[Records from a data collection]
━━━━━━━━━━

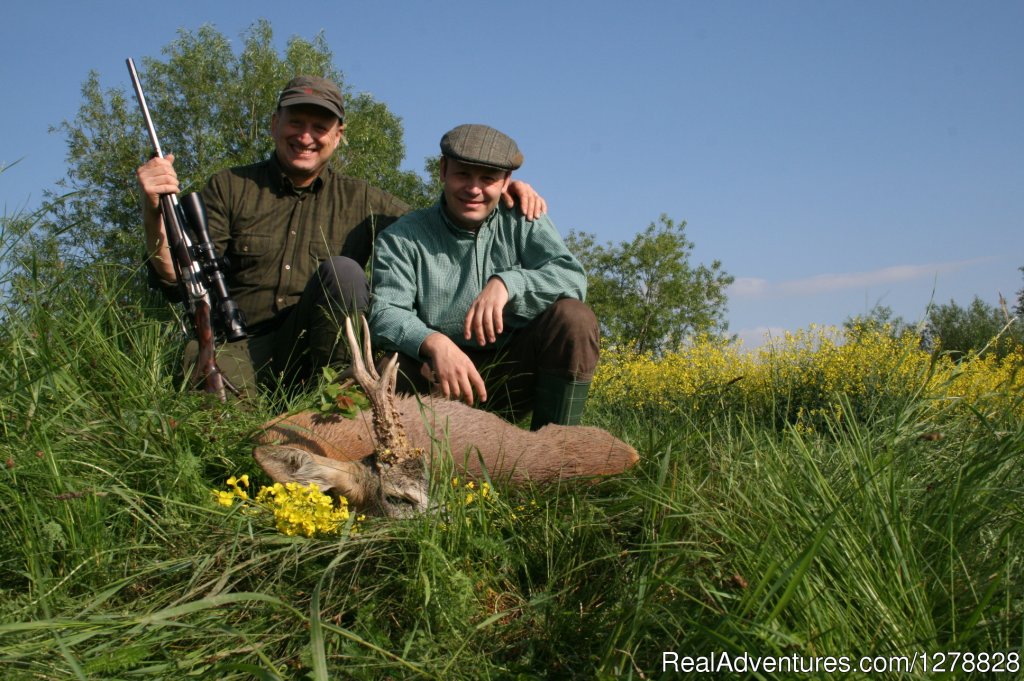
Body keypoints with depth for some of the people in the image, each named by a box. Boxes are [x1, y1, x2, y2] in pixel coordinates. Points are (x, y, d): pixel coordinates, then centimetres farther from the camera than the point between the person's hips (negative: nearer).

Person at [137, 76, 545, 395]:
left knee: (343, 271, -28)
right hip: (240, 346, -1)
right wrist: (155, 213, -16)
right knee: (202, 358, -37)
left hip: (319, 349, 2)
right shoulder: (229, 189, 9)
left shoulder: (359, 202, 14)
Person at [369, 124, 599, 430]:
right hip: (439, 380, -1)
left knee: (574, 317, -23)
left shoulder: (523, 223, 5)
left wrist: (507, 282, -30)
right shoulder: (402, 238, 0)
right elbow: (385, 313, -16)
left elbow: (573, 278, -11)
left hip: (511, 376, 2)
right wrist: (434, 343, -38)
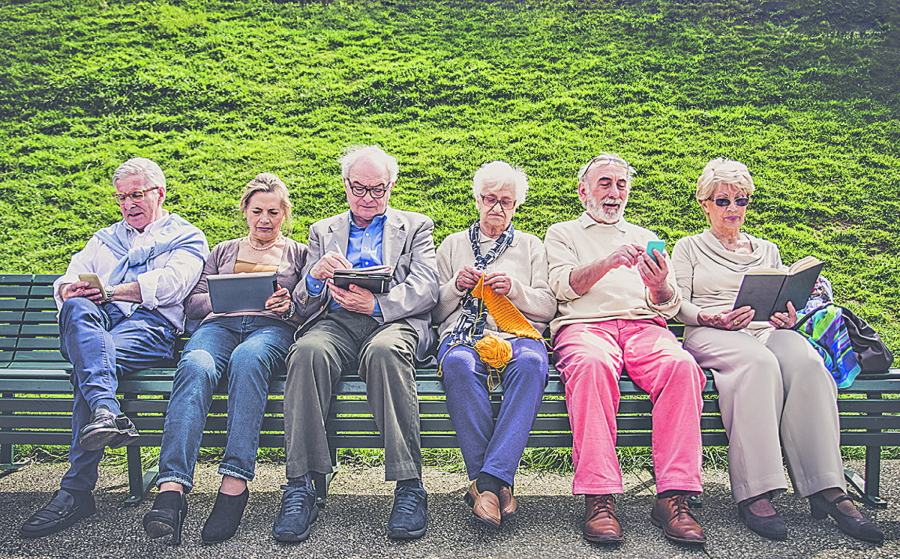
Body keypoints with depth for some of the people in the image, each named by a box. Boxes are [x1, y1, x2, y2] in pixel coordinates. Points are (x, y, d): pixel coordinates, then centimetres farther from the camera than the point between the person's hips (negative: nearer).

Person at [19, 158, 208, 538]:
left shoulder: (187, 237, 19)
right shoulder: (105, 238, 35)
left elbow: (170, 283, -2)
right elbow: (68, 281, 21)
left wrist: (112, 291, -11)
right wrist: (70, 290, -6)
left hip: (150, 324, -3)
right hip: (94, 323, 4)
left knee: (103, 359, -35)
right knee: (79, 308, -34)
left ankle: (76, 489, -39)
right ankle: (106, 412, -56)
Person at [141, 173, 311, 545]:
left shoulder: (299, 254, 26)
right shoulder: (223, 251, 32)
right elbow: (192, 302, 21)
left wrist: (288, 306, -8)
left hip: (272, 328, -2)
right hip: (220, 324, 2)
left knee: (247, 359, -41)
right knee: (196, 366, -36)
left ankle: (234, 485, -44)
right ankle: (171, 489, -49)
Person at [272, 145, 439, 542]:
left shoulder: (415, 226, 21)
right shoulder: (323, 231, 27)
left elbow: (425, 289, 4)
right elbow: (304, 299, 17)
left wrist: (376, 303, -14)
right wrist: (315, 277, -8)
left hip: (394, 320, -2)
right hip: (335, 321, 2)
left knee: (384, 353, -38)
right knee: (308, 352, -34)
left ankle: (409, 487, -36)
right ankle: (299, 488, -32)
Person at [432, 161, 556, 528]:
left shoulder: (531, 246, 24)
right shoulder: (453, 245, 24)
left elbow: (548, 306, 14)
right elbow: (436, 312, 19)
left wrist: (514, 289, -4)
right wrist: (456, 287, -1)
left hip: (518, 333, 0)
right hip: (463, 332, 0)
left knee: (530, 363, -39)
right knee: (459, 364, -39)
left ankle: (487, 480, -40)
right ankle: (497, 484, -36)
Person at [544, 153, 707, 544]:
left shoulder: (645, 237, 30)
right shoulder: (562, 233, 23)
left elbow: (669, 306, 18)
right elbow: (563, 285, 2)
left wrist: (660, 287, -7)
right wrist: (609, 262, -15)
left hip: (644, 326, 3)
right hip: (583, 325, -2)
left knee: (681, 366, -32)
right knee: (593, 364, -39)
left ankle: (673, 497, -31)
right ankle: (598, 498, -38)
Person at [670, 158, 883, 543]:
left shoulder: (767, 250, 29)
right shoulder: (689, 248, 18)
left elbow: (787, 301, 22)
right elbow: (679, 304, 6)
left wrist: (788, 318, -3)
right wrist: (711, 318, -16)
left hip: (768, 331, 4)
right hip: (710, 335, -3)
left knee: (805, 362, -34)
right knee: (757, 363, -40)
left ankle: (827, 489, -37)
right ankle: (753, 493, -42)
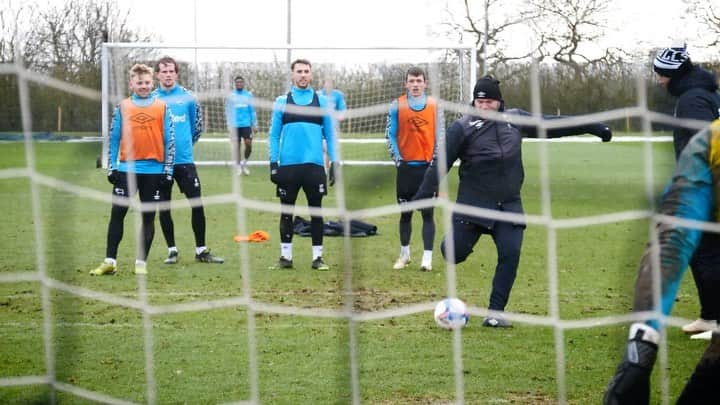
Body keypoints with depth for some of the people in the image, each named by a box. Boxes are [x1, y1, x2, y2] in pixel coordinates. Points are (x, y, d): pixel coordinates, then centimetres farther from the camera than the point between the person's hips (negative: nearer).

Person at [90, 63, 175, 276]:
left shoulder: (162, 107, 4)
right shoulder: (122, 107, 6)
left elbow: (170, 140, 4)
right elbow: (114, 139, 8)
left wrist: (168, 170, 0)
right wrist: (111, 168, 3)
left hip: (154, 171, 0)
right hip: (127, 169, 0)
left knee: (148, 217, 4)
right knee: (117, 213, -2)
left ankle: (141, 262, 12)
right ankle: (110, 261, 3)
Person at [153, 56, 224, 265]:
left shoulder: (187, 97, 2)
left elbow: (197, 123, 14)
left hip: (184, 160, 0)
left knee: (197, 204, -3)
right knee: (164, 207, 5)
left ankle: (201, 250, 6)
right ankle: (172, 250, 16)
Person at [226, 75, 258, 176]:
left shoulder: (248, 95, 7)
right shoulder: (231, 96, 3)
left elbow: (252, 110, 10)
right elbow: (228, 111, 4)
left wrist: (254, 124, 7)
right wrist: (230, 124, -5)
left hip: (246, 124, 1)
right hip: (235, 125, -1)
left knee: (248, 144, -9)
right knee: (237, 146, 3)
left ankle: (244, 163, 13)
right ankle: (239, 166, 14)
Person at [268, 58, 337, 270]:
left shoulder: (322, 101, 7)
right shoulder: (282, 102, 6)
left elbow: (330, 133, 9)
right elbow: (274, 135, 7)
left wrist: (334, 162, 2)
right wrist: (273, 164, 0)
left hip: (314, 165, 0)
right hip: (288, 165, 0)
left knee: (316, 211, 4)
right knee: (286, 211, 5)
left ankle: (317, 257, 10)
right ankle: (286, 256, 13)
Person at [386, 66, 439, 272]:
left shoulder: (435, 106, 3)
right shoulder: (396, 106, 2)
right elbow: (390, 135, 3)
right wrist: (397, 158, -6)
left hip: (428, 167, 0)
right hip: (406, 167, 0)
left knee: (428, 212, -2)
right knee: (405, 213, 8)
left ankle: (427, 258, -2)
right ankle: (404, 254, 21)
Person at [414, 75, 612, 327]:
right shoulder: (463, 128, -8)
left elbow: (550, 126, 14)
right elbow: (439, 164, -10)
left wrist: (594, 128, 18)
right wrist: (422, 196, -18)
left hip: (509, 205, 3)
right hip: (474, 204, -3)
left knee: (510, 254, -12)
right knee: (454, 254, -9)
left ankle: (495, 312, -1)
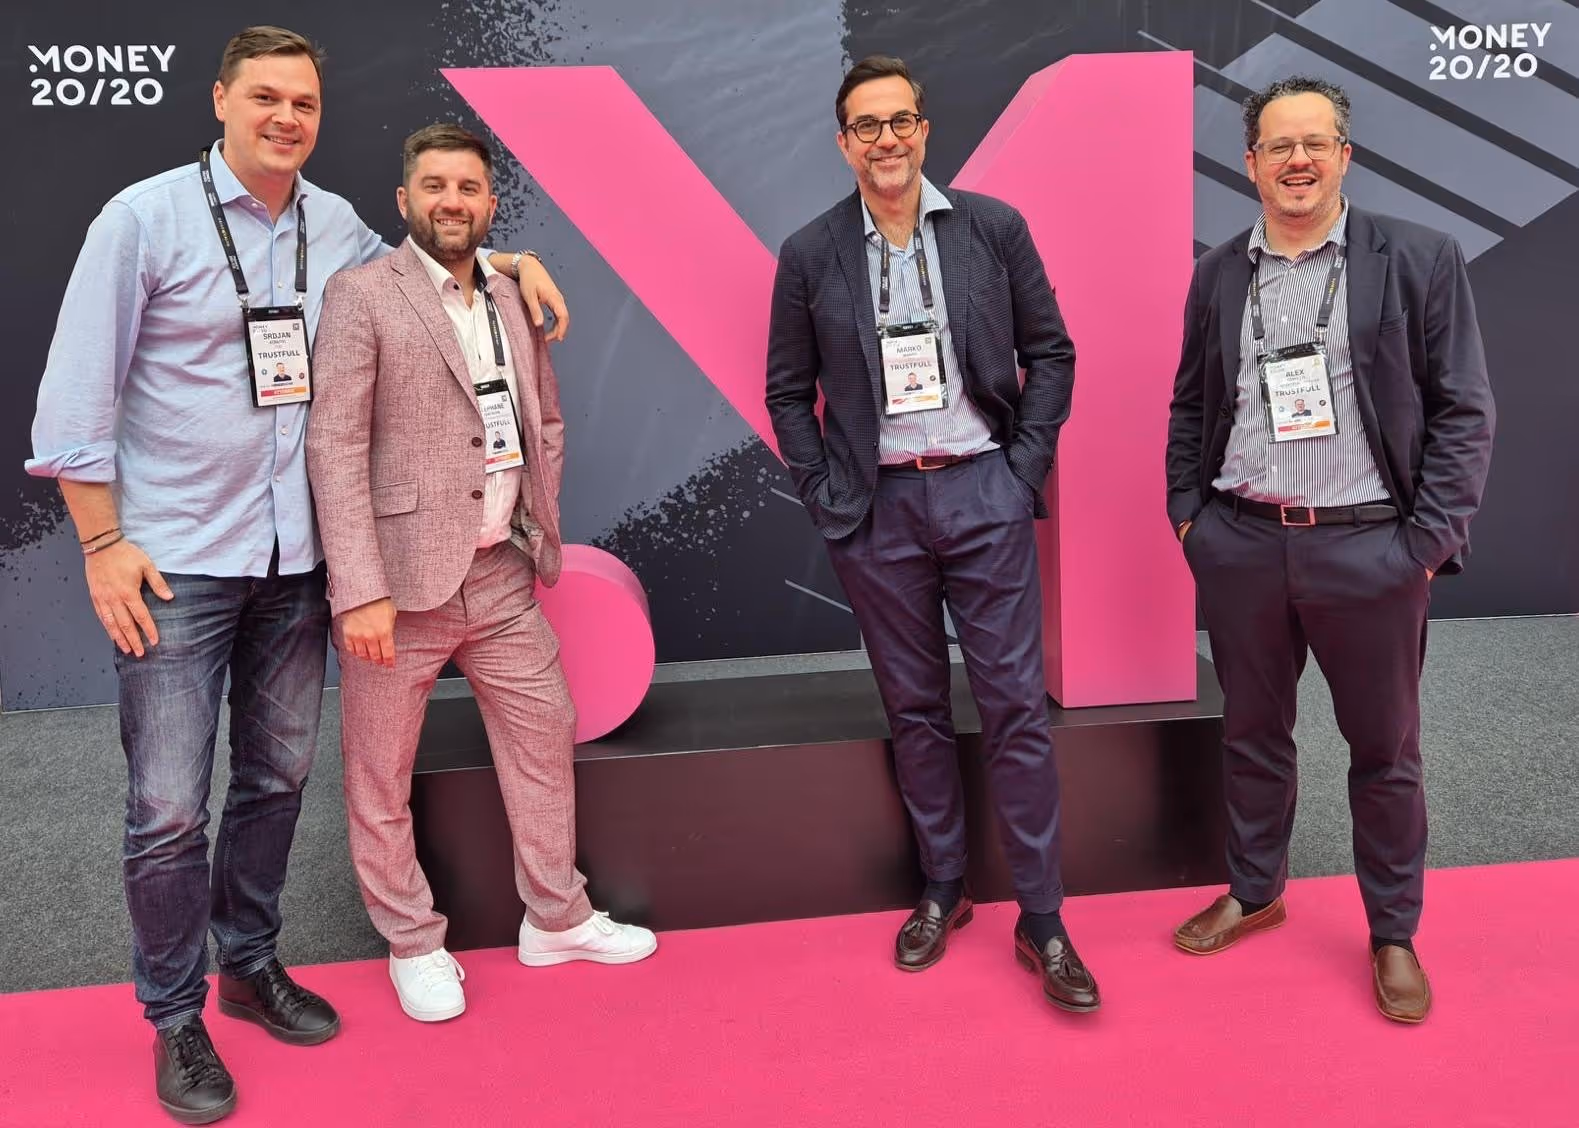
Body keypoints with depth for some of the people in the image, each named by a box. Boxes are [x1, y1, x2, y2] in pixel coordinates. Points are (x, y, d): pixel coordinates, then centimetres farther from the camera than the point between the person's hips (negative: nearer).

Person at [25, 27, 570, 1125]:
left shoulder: (334, 224, 6)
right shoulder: (146, 217, -7)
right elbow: (76, 394, -7)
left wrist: (503, 259, 8)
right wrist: (104, 544, -9)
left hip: (293, 555, 5)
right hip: (174, 559, -4)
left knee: (279, 775, 15)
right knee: (170, 807, -1)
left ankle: (249, 965, 35)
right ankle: (175, 1022, 18)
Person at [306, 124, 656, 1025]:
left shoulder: (515, 299, 11)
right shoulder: (362, 294, -8)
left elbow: (547, 424, 20)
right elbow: (335, 446, -14)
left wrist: (543, 534, 13)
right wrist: (360, 591, -19)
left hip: (503, 575, 6)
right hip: (402, 578, -5)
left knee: (547, 739, 14)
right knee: (381, 776, 7)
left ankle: (557, 918, 33)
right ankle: (414, 944, 27)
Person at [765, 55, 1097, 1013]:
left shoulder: (995, 227, 1)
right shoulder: (810, 254, 2)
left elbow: (1051, 353, 5)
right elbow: (789, 391, 7)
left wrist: (1025, 468, -2)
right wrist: (826, 497, 0)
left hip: (983, 494, -1)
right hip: (878, 507, 1)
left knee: (1016, 705, 1)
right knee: (915, 707, 11)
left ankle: (1043, 920, 12)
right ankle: (943, 889, 27)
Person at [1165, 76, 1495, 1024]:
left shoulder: (1421, 260, -4)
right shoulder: (1219, 275, 7)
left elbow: (1464, 410, -4)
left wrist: (1430, 541, -10)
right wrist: (1188, 513, 4)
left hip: (1369, 547, -2)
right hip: (1241, 545, 3)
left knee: (1386, 750, 10)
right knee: (1253, 733, 16)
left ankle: (1395, 935, 27)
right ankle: (1255, 892, 36)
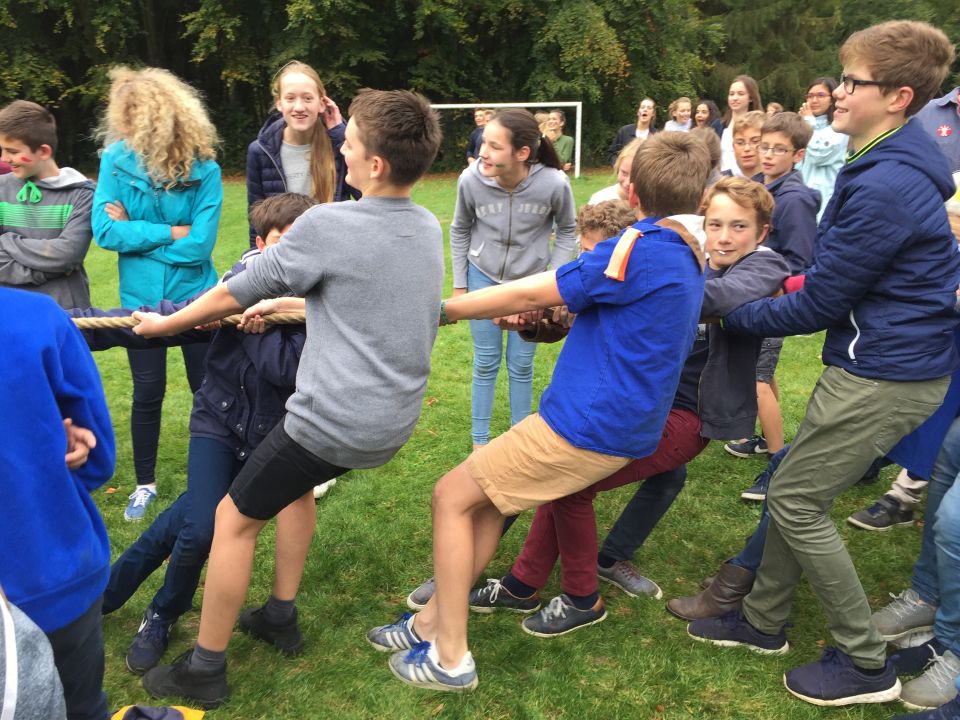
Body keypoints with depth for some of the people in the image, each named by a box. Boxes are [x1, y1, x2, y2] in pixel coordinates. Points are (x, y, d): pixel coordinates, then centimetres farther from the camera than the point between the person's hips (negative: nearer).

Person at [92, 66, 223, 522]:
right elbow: (104, 231, -16)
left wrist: (135, 230, -15)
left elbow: (199, 245, -20)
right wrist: (170, 233, -18)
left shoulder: (204, 169, -15)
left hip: (194, 296, -1)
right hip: (140, 298, 1)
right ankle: (145, 483, 30)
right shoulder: (116, 160, -10)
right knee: (148, 393, 10)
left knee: (208, 388, 11)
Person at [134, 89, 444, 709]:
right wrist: (281, 304, 21)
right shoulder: (430, 229, 5)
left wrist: (162, 324, 12)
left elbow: (235, 292, -4)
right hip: (395, 419, 7)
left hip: (335, 419, -7)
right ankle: (281, 614, 39)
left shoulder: (327, 225, -15)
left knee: (234, 519, 12)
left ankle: (205, 669, 25)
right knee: (296, 483, 32)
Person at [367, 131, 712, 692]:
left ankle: (451, 657, 7)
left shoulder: (641, 248, -17)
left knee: (453, 495, 1)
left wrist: (441, 309, -2)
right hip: (626, 427, 9)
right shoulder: (690, 260, 11)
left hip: (585, 426, -9)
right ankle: (434, 621, 25)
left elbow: (529, 294, -12)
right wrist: (549, 309, 18)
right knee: (488, 494, 19)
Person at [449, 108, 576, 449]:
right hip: (483, 277, 0)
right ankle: (479, 440, 26)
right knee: (486, 363, 9)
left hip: (531, 282, 0)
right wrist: (459, 284, 2)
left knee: (521, 366, 10)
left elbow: (566, 231, -5)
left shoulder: (554, 183, -26)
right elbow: (460, 231, -3)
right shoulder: (471, 179, -23)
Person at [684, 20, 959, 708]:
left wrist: (730, 314, -5)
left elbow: (818, 306, -18)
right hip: (884, 359, 10)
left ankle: (867, 664, 15)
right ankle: (764, 621, 32)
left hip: (883, 374, -10)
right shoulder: (887, 164, 10)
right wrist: (803, 277, 5)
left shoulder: (885, 187, -23)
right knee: (798, 491, 16)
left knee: (795, 500, -1)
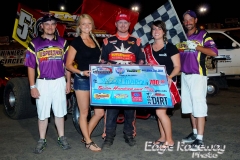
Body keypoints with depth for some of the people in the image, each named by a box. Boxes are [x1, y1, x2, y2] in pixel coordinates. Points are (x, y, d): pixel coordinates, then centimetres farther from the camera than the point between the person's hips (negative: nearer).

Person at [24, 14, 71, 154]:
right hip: (42, 83, -1)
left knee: (60, 112, 10)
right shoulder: (34, 44, 0)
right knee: (43, 113, 5)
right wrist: (32, 86, -5)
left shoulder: (62, 42, 7)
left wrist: (68, 82, 6)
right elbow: (31, 66, 0)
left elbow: (67, 64, 10)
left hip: (59, 82, 2)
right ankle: (42, 140, 19)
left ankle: (62, 138, 23)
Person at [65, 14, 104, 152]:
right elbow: (68, 65, -8)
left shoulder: (95, 41, 13)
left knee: (100, 112, 8)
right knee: (84, 113, 5)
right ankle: (88, 142, 18)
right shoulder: (76, 42, -6)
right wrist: (82, 72, -23)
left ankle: (85, 136, 26)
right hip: (82, 80, -6)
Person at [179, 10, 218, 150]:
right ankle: (195, 133, 22)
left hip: (198, 75, -6)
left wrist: (196, 47, -20)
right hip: (184, 75, 7)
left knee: (199, 106, -8)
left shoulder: (203, 35, -2)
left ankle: (200, 139, -5)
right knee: (190, 106, 11)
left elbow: (214, 52, -13)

━━━━━━━━━━

- [What needs to be done]
Could you copy, character for character, everything in the material from the line containing "right wrist: (1188, 513, 4)" down to the line containing "right ankle: (1255, 892, 36)", with both of those lines included?

- [Task output]
right wrist: (1188, 513, 4)
left hip: (1369, 547, -2)
right hip: (1241, 545, 3)
left knee: (1386, 750, 10)
right knee: (1253, 733, 16)
left ankle: (1395, 935, 27)
right ankle: (1255, 892, 36)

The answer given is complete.